But you should expect more out of your education than that. In the College of Arts and Sciences few of your courses are specifically required for any profession. Rather, their purpose is to teach you how to think critically, but not what to think. No one has the right to pressure you to change your opinions, or to shame you for them. The purpose of education is to teach you the necessity of thinking for yourself, the necessity of asking critical questions of yourself and of others and how to find perceptive and penetrating questions to ask. It is also to show you how other people may think, or may have thought, differently from you and the people around you. It is to take you into their world, to overcome the foreignness of their thought, to show you how they arrived at their conclusions and to ask if there is merit in their way of thinking. It is to lead into the minds of others remote from you, in time, space or ideology.
Confrontation with unfamiliar ideas may make you uncomfortable, or even feel ‘unsafe’ in your ideas. That is the purpose of education. For example, a few hundred years ago many people believed in the divine right of kings to absolute rule. That seems bizarre to most of us today, but it was a belief widely held, not just by kings’ PR flacks. Its supporters had arguments that they took seriously; we should try to enter into their minds and understand how and why they thought so differently than we do. The idea survived into the 20th century in Russia, the Ottoman Caliphate and the Chinese Mandate of Heaven. It was revived only a few years ago in the Caliphate of ISIS. John Locke found it necessary to refute it at length in his Treatises of Government, one of the root documents of democracy.
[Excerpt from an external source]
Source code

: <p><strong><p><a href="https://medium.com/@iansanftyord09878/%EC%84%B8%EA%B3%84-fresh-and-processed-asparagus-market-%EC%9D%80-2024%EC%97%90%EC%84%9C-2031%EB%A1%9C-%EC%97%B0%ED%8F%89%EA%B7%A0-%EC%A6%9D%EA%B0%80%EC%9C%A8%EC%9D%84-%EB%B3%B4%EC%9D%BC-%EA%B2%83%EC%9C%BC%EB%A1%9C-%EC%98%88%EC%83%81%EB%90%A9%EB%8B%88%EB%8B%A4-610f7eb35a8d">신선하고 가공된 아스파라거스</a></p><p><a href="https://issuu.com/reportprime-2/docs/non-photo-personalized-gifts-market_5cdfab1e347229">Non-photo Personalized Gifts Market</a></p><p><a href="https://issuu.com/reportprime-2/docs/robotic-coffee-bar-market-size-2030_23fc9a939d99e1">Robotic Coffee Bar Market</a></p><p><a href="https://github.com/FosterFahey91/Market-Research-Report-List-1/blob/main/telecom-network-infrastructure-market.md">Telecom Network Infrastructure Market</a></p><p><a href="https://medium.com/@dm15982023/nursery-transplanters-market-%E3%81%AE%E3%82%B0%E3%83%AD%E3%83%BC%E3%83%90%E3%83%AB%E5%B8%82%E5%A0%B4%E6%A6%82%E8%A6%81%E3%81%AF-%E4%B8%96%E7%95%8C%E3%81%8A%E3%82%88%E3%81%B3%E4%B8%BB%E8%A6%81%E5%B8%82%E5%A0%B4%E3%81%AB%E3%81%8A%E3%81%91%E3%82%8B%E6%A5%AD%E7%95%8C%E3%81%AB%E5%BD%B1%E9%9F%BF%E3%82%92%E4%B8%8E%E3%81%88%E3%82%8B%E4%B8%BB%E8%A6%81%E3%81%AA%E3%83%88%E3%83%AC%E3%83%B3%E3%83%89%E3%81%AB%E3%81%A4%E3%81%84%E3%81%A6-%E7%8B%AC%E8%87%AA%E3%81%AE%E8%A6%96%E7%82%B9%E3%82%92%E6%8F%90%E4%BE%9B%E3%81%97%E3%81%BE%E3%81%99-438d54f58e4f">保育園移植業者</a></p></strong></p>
Whenever anyone tries to convince you of something, you should ask why and whether you should believe it. You should ask the same question about your own beliefs: Why should I believe this? “Everyone knows” or “everyone believes” are not good reasons.
In questions of fact, usually the truth is ascertainable: The sun rises in the east because of the way the Earth rotates, and that rotation changes only very slowly and imperceptibly (the technical term for that is the conservation of angular momentum). Columbus, and every mariner and educated person of his time, knew that the world is round because they could see distant ships “hull down” (the sails visible but not the hull, hidden by the curvature of the Earth). We know that George Washington was president because of an enormous body of documents that he signed as president, or that refer to him as president. We know that the climate is warming because of a great body of temperature records.
Sometimes finding the truth requires more effort. Some years ago it was widely asserted that 50,000 American children disappeared (without explanation — murdered by molesters? Sold into a fate worse than death?) every year. That would have been more than one out of every hundred children. A little thought showed that could not be: If anyone known to you, or known to anyone known to you, had disappeared, social circles very much larger than a hundred members, you would surely have known about it. It turned out that the actual number of disappeared children was a few dozen each year; the larger number was the number of missing persons reports filed, most of which were matters of someone staying at a friend’s overnight and not telling parents, or of custody disputes or other comparatively harmless events.
But many other questions are not so easily answered. We cannot know for sure the intentions of Russia, China, Iran or North Korea. We do not know if climate change leads to more intense or frequent storms (statistical evidence, to the extent it exists, indicates it hasn’t in the past, but there is no sound basis for extrapolation to the future).
Political or moral questions cannot generally be decided empirically; historians will argue forever about the causes of the American Revolution. But experience may be a valuable guide, although people will disagree about how to interpret it. As absurd and pernicious the divine right of kings may seem to us today, it is probably preferable to a state of frequent civil war, as was the case during much of the Roman Republic and Empire.
When someone makes a confident assertion, ask why he believes it. Unless it is a matter of demonstrable or verifiable fact, it is your job to make him uncomfortable and ‘unsafe’ in his beliefs. If your professors aren’t doing that to you, we are not doing our job.